Stored data entries
-- Opening Marker --

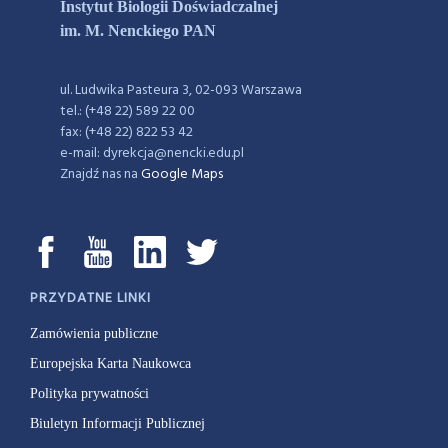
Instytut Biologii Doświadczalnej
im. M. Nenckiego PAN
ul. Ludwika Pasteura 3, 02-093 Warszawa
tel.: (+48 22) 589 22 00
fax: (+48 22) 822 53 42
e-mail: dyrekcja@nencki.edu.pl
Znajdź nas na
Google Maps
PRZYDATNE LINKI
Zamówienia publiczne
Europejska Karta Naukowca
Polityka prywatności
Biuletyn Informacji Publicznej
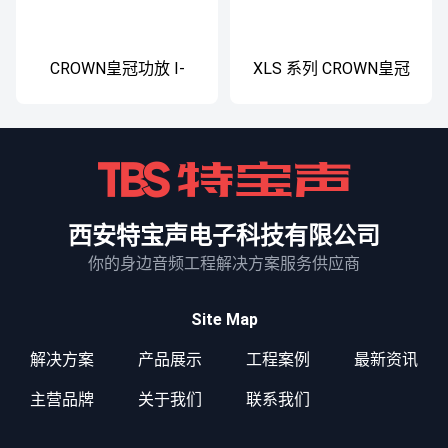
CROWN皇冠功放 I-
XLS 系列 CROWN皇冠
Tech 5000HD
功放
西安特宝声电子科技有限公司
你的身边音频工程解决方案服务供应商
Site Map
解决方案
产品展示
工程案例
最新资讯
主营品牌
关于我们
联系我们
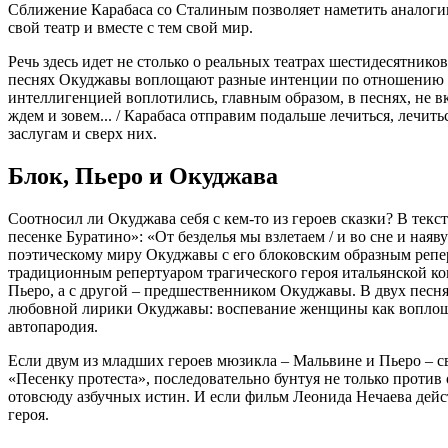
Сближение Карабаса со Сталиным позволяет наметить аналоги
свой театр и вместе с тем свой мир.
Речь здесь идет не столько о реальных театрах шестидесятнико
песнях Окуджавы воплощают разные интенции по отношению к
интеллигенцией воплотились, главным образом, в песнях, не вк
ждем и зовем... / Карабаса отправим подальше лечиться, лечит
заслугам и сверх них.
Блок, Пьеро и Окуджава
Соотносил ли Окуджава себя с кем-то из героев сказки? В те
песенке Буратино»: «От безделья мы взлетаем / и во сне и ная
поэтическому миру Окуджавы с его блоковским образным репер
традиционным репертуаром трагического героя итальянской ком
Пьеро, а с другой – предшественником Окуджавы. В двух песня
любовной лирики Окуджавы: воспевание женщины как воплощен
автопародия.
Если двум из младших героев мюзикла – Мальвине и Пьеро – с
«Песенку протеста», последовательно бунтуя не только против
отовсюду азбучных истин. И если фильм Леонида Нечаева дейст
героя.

-- Closing Marker --

## Task
Leave the pictures out and print the records above exactly as they stand.

## Answer section
Instytut Biologii Doświadczalnej
im. M. Nenckiego PAN
ul. Ludwika Pasteura 3, 02-093 Warszawa
tel.: (+48 22) 589 22 00
fax: (+48 22) 822 53 42
e-mail: dyrekcja@nencki.edu.pl
Znajdź nas na
Google Maps
PRZYDATNE LINKI
Zamówienia publiczne
Europejska Karta Naukowca
Polityka prywatności
Biuletyn Informacji Publicznej
CROWN皇冠功放 I-
XLS 系列 CROWN皇冠
Tech 5000HD
功放
西安特宝声电子科技有限公司
你的身边音频工程解决方案服务供应商
Site Map
解决方案
产品展示
工程案例
最新资讯
主营品牌
关于我们
联系我们
Сближение Карабаса со Сталиным позволяет наметить аналоги
свой театр и вместе с тем свой мир.
Речь здесь идет не столько о реальных театрах шестидесятнико
песнях Окуджавы воплощают разные интенции по отношению к
интеллигенцией воплотились, главным образом, в песнях, не вк
ждем и зовем... / Карабаса отправим подальше лечиться, лечит
заслугам и сверх них.
Блок, Пьеро и Окуджава
Соотносил ли Окуджава себя с кем-то из героев сказки? В те
песенке Буратино»: «От безделья мы взлетаем / и во сне и ная
поэтическому миру Окуджавы с его блоковским образным репер
традиционным репертуаром трагического героя итальянской ком
Пьеро, а с другой – предшественником Окуджавы. В двух песня
любовной лирики Окуджавы: воспевание женщины как воплощен
автопародия.
Если двум из младших героев мюзикла – Мальвине и Пьеро – с
«Песенку протеста», последовательно бунтуя не только против
отовсюду азбучных истин. И если фильм Леонида Нечаева дейст
героя.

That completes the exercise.